The journal’s editor and adjunct professor at the Queensland University of Technology’s school of public health, Dr Sonĵ Hall, said while individual providers may lower fees or bulk bill for patients with lower or no incomes, “this does not make up for the overall disadvantage to those who can’t afford services that are not 100% bulk-billed through Medicare”.

“This means that patients are more likely to delay or avoid care and treatment altogether,” Hall said.

It follows data released by the Australian Institute of Health and Welfare on Wednesday that showed bulk billing rates are continuing to decline. The latest quarterly data shows bulk billing dropped from 87% to 83.4%. A growing number of GPs are ditching bulk billing, citing rising costs and inadequate Medicare rebates for patient consultations.

The president of the Royal Australian College of General Practitioners, Dr Nicole Higgins, said the 83.4% figure “is probably a lot worse than initially appears”.

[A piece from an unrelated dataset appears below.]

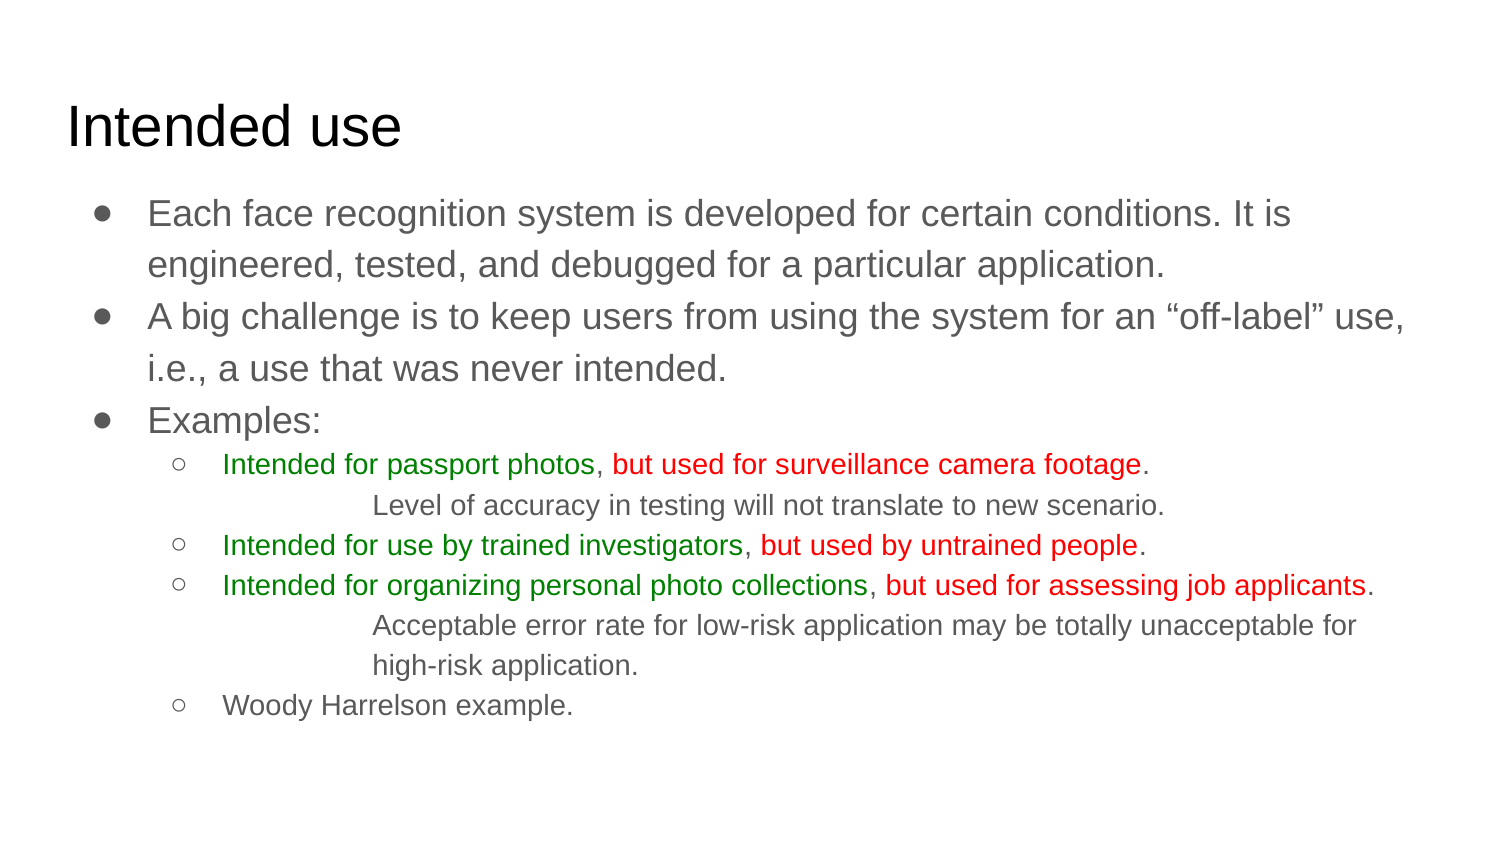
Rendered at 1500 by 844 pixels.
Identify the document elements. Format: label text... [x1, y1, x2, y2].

list Each face recognition system is developed for certain conditions. It is engineered, tested, and debugged for a particular application. A big challenge is to keep users from using the system for an “off-label” use, i.e., a use that was never intended. Examples: Intended for passport photos, but used for surveillance camera footage. Level of accuracy in testing will not translate to new scenario. Intended for use by trained investigators, but used by untrained people. Intended for organizing personal photo collections, but used for assessing job applicants. Acceptable error rate for low-risk application may be totally unacceptable for high-risk application. Woody Harrelson example. [57, 166, 1455, 801]
title Intended use [51, 72, 1449, 167]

“There is an important distinction between the proportion of GP services that are bulk billed and the proportion of patients who had all their GP consults bulk billed,” she said. “So, for example, we know in the previous term of government there were claims that bulk billing was sitting at a healthy 88%, but a more critical look at the data revealed that the percentage of patients who had all their GP care bulk billed was sitting at just two-thirds nationally in 2020 and 2021.”

For some jurisdictions, the figure was much lower.

“Patients who see their GP regularly with complex conditions that require careful management, such as asthma and diabetes, inflate the proportion of GP services that are bulk billed,” Higgins said. “What all this means is that the statistics are even more alarming than you would initially assume.”